# Exercise
Two lines in the data below mark the range: the one with "5: (139, 121, 134.54)" and the one with "39: (124, 93, 122.37)". Return both, along with every line between them, exactly.

(Source records)
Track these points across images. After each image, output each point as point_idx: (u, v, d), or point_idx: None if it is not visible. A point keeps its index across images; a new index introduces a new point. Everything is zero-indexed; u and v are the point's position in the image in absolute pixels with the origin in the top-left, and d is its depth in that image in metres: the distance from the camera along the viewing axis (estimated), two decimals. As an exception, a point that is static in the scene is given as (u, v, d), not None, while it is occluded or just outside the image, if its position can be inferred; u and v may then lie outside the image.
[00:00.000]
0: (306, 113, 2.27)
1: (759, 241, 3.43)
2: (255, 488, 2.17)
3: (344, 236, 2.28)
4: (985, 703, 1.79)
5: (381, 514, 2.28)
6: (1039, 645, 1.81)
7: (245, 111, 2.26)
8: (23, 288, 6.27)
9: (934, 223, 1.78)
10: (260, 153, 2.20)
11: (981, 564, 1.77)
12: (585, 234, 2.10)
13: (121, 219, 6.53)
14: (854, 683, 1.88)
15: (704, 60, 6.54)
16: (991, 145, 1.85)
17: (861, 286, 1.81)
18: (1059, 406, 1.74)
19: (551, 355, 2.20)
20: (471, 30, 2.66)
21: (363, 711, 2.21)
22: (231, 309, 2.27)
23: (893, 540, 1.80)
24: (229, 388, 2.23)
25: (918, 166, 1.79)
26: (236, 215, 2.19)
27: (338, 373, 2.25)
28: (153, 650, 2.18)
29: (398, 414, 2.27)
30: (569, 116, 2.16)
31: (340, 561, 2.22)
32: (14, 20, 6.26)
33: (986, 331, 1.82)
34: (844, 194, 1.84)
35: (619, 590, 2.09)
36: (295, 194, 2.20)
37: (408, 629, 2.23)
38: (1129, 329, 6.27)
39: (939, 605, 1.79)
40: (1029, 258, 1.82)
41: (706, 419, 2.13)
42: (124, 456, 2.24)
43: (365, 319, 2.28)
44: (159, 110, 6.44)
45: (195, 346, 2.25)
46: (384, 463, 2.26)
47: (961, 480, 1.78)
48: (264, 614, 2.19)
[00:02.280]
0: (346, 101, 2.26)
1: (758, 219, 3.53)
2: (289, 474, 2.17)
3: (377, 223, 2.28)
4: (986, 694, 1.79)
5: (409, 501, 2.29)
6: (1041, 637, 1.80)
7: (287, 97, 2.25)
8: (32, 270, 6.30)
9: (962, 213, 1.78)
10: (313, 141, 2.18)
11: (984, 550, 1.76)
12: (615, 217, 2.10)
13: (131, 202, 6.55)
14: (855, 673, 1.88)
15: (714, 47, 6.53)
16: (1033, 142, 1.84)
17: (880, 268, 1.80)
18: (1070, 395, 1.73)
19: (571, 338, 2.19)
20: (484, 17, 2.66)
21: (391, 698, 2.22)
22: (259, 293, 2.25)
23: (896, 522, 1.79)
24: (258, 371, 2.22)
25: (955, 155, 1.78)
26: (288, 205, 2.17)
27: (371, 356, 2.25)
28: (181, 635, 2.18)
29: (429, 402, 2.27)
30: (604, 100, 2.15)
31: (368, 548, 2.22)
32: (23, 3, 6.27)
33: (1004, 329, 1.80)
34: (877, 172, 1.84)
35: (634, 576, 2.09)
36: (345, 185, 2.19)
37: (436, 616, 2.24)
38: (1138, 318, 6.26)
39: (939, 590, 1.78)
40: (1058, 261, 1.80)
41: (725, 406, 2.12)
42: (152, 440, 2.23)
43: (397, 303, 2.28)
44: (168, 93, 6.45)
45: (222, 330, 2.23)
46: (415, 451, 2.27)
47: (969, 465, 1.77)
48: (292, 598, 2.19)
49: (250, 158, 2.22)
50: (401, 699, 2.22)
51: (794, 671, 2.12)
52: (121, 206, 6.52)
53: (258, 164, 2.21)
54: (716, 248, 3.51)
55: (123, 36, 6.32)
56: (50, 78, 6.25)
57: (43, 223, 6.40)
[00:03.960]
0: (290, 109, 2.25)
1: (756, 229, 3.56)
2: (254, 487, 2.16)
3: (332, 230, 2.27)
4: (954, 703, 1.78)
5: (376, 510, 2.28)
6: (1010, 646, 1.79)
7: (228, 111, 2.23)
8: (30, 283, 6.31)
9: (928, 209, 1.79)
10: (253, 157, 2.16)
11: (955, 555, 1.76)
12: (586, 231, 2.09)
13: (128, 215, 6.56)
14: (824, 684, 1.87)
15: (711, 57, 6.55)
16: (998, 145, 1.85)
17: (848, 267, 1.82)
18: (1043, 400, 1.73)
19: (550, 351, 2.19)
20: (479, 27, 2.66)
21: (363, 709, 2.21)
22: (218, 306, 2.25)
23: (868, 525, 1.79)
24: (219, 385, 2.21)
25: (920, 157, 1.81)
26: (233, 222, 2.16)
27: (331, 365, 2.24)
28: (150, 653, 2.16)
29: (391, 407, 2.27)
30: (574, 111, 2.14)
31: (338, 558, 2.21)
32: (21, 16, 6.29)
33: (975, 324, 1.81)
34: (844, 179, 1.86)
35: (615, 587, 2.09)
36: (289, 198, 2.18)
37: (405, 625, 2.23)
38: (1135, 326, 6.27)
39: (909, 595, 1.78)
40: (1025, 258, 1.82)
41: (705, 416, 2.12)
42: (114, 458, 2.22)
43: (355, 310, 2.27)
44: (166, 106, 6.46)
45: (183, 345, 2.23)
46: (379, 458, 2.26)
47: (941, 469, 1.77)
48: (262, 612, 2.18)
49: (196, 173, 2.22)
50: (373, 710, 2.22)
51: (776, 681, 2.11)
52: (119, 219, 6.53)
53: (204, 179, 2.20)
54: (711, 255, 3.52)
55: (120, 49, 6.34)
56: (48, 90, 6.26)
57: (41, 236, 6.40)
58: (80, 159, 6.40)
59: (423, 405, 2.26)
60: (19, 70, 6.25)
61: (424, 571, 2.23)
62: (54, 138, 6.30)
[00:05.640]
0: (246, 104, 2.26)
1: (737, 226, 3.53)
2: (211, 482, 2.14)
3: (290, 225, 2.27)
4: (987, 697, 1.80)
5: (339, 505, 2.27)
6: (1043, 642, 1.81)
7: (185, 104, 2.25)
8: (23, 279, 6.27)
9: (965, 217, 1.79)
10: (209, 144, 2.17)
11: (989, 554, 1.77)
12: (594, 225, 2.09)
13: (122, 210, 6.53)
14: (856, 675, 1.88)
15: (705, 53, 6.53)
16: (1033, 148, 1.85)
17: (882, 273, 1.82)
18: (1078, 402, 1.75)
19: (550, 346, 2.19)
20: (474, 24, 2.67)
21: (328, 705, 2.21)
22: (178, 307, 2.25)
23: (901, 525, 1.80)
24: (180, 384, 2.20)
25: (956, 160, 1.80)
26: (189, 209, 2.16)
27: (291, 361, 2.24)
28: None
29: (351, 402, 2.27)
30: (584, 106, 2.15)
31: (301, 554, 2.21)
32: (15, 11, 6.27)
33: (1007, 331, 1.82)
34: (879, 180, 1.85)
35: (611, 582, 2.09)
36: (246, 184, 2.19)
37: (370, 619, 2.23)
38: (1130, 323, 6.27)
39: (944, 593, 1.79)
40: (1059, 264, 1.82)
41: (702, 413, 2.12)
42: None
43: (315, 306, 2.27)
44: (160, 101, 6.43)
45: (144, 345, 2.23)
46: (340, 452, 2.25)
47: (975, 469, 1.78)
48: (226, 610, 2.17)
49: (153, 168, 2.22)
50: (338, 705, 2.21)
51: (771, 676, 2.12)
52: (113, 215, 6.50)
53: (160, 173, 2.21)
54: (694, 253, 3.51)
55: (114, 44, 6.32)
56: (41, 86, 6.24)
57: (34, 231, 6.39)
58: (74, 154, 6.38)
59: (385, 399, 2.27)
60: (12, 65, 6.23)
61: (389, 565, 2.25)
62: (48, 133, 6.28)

* * *

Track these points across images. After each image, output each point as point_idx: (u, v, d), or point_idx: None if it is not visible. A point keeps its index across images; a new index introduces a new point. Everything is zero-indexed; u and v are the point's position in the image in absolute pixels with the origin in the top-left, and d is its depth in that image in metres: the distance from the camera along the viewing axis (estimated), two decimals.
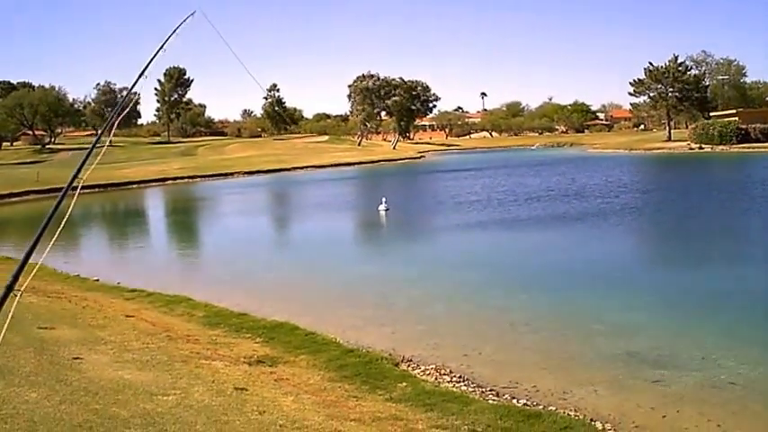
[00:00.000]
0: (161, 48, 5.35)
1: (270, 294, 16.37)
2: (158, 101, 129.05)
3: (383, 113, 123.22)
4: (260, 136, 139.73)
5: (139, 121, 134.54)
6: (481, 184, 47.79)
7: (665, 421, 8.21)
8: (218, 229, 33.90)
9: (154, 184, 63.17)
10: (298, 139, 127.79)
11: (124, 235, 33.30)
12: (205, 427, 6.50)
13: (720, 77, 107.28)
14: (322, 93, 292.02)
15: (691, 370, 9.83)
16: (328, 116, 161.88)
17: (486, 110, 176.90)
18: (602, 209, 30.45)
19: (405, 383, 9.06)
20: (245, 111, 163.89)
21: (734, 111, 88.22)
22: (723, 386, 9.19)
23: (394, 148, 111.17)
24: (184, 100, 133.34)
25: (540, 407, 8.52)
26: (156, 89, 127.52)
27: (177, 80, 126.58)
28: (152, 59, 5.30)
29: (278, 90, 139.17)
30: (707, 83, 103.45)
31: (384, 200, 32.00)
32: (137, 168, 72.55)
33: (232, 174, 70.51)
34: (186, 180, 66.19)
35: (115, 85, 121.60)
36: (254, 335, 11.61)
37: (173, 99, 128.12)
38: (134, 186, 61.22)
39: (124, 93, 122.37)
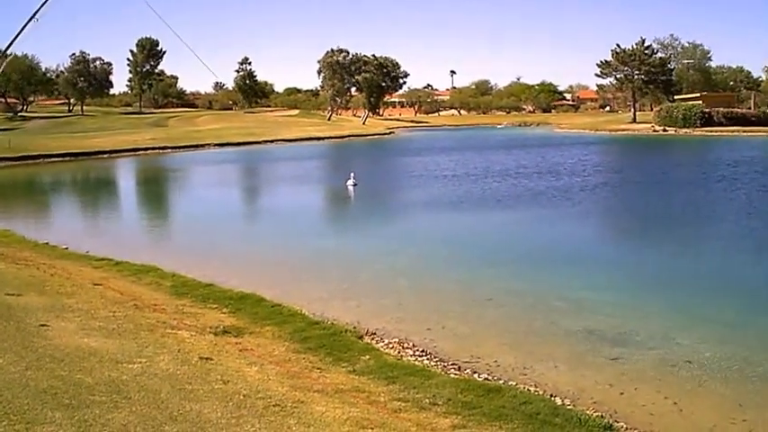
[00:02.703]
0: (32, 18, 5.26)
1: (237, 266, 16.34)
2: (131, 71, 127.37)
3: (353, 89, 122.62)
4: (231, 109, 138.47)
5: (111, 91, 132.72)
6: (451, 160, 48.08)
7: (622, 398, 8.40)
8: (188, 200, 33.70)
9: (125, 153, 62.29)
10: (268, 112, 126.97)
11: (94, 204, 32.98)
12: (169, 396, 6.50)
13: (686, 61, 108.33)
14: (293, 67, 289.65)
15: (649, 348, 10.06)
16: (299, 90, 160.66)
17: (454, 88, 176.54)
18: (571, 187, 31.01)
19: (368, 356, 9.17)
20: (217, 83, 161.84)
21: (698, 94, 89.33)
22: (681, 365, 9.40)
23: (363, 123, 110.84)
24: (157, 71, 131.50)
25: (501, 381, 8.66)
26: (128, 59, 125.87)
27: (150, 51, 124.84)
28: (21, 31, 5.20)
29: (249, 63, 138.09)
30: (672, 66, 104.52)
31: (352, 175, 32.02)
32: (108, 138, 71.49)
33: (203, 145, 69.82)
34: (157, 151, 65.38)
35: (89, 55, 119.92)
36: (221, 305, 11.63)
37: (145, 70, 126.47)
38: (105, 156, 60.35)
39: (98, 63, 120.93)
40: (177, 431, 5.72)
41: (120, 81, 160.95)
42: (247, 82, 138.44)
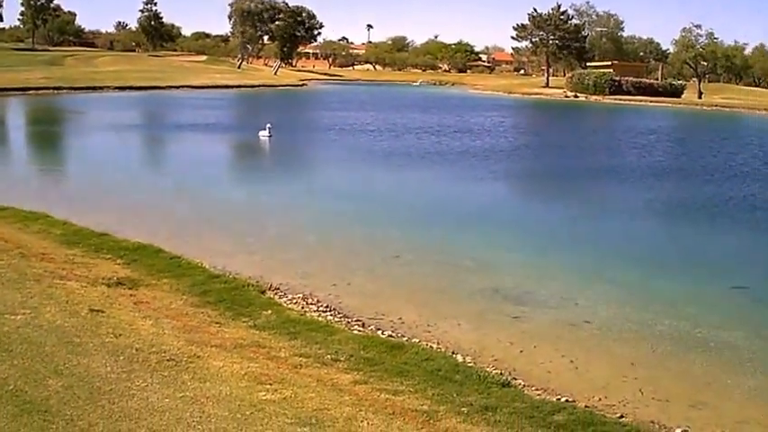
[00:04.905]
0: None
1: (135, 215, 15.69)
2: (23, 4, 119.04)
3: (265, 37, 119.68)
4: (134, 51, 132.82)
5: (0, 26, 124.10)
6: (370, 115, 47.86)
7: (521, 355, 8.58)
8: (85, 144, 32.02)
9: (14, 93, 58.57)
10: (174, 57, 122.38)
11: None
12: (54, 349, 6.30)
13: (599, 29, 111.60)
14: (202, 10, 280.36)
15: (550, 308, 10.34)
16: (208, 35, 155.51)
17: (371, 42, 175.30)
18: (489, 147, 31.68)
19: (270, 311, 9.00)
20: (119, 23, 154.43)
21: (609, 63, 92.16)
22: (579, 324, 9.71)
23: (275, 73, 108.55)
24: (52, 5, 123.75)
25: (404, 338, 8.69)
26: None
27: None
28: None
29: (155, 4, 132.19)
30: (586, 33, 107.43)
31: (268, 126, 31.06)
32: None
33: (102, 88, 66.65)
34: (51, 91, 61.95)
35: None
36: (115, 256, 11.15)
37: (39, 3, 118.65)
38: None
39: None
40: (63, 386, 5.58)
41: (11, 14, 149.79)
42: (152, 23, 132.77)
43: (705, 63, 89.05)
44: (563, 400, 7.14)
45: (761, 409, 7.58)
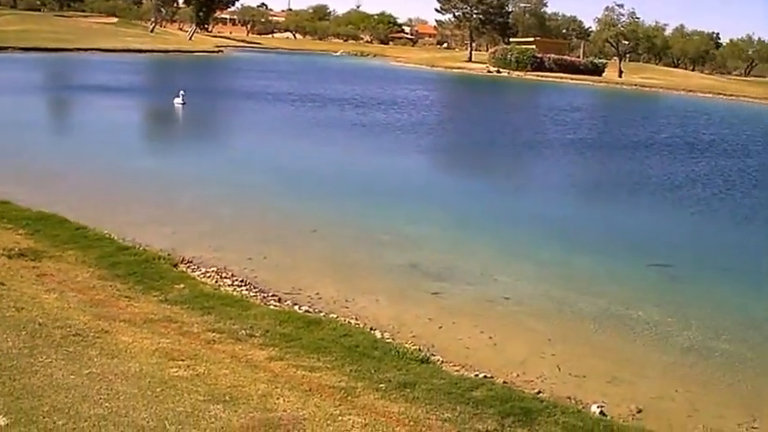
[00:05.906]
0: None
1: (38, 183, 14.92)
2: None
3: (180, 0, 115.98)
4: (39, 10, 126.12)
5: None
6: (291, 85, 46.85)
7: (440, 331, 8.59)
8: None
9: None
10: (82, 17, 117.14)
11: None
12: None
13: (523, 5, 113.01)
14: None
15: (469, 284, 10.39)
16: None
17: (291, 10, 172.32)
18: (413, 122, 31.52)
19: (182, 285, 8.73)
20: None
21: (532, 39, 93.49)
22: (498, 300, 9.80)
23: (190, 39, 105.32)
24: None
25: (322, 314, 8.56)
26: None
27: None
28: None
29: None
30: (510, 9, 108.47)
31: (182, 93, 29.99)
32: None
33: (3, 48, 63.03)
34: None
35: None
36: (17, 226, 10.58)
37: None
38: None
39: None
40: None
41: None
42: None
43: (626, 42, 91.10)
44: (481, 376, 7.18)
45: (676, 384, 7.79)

...

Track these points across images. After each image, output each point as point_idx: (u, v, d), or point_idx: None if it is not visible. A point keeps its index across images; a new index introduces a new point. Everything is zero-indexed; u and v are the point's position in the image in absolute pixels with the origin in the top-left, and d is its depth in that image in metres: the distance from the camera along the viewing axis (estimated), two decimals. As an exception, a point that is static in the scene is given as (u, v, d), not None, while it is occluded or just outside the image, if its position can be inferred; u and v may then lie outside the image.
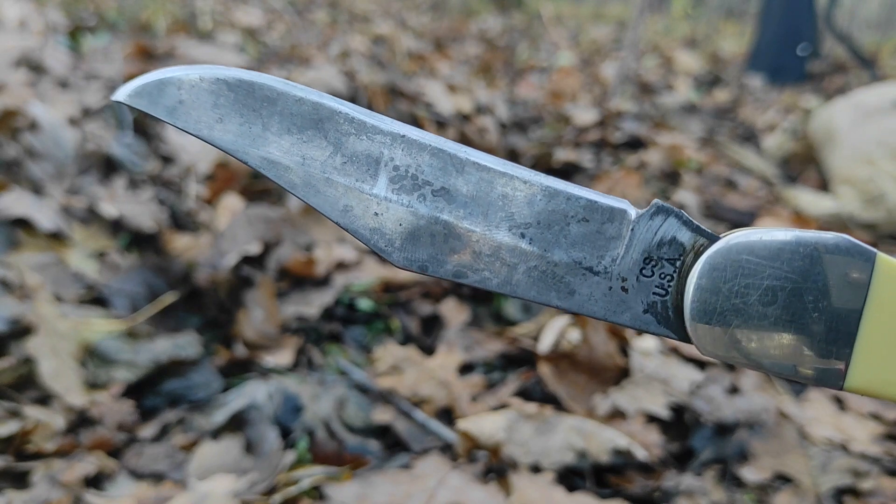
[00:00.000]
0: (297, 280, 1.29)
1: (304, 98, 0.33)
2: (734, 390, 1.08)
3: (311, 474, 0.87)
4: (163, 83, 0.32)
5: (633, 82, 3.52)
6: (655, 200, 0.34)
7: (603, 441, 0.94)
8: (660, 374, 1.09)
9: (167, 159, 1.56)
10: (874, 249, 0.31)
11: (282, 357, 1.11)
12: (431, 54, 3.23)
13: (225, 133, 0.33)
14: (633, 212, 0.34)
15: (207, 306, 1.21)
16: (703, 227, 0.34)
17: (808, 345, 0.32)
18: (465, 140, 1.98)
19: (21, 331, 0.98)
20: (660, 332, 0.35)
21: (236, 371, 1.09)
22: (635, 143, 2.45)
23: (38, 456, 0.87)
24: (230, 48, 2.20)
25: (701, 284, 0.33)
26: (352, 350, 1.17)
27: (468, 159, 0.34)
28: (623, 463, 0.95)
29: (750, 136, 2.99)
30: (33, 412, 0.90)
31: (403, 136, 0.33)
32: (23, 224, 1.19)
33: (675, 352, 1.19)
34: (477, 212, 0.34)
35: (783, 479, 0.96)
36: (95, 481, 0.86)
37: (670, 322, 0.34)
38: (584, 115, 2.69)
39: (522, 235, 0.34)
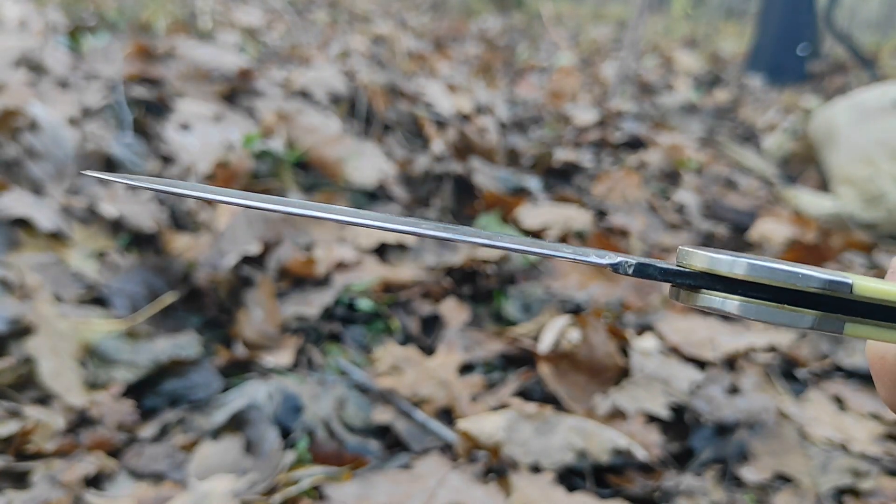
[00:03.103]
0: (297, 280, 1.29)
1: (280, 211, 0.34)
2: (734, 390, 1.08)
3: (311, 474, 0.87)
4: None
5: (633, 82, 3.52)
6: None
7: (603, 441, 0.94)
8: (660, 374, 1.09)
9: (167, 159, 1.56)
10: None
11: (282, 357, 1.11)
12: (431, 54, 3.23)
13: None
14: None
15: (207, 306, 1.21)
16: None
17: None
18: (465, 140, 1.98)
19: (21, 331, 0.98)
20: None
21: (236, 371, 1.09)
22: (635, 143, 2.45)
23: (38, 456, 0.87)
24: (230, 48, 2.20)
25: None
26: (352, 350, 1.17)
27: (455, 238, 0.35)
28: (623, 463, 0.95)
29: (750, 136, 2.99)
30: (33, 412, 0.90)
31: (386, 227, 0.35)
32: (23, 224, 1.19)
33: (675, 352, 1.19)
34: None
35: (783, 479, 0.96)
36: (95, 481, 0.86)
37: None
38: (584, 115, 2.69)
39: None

# Finished exercise
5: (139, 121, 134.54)
6: (481, 184, 47.79)
7: (665, 421, 8.21)
8: (218, 229, 33.90)
9: (154, 184, 63.17)
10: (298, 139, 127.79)
11: (124, 235, 33.30)
12: (205, 427, 6.50)
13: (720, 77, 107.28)
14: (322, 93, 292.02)
15: (691, 370, 9.83)
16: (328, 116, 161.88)
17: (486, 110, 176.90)
18: (602, 209, 30.45)
19: (405, 383, 9.06)
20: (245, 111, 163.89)
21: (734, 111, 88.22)
22: (723, 386, 9.19)
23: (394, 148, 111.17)
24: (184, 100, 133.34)
25: (540, 407, 8.52)
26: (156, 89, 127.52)
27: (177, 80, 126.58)
28: (152, 59, 5.30)
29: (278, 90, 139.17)
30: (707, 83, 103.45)
31: (384, 200, 32.00)
32: (137, 168, 72.55)
33: (232, 174, 70.51)
34: (186, 180, 66.19)
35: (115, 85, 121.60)
36: (254, 335, 11.61)
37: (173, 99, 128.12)
38: (134, 186, 61.22)
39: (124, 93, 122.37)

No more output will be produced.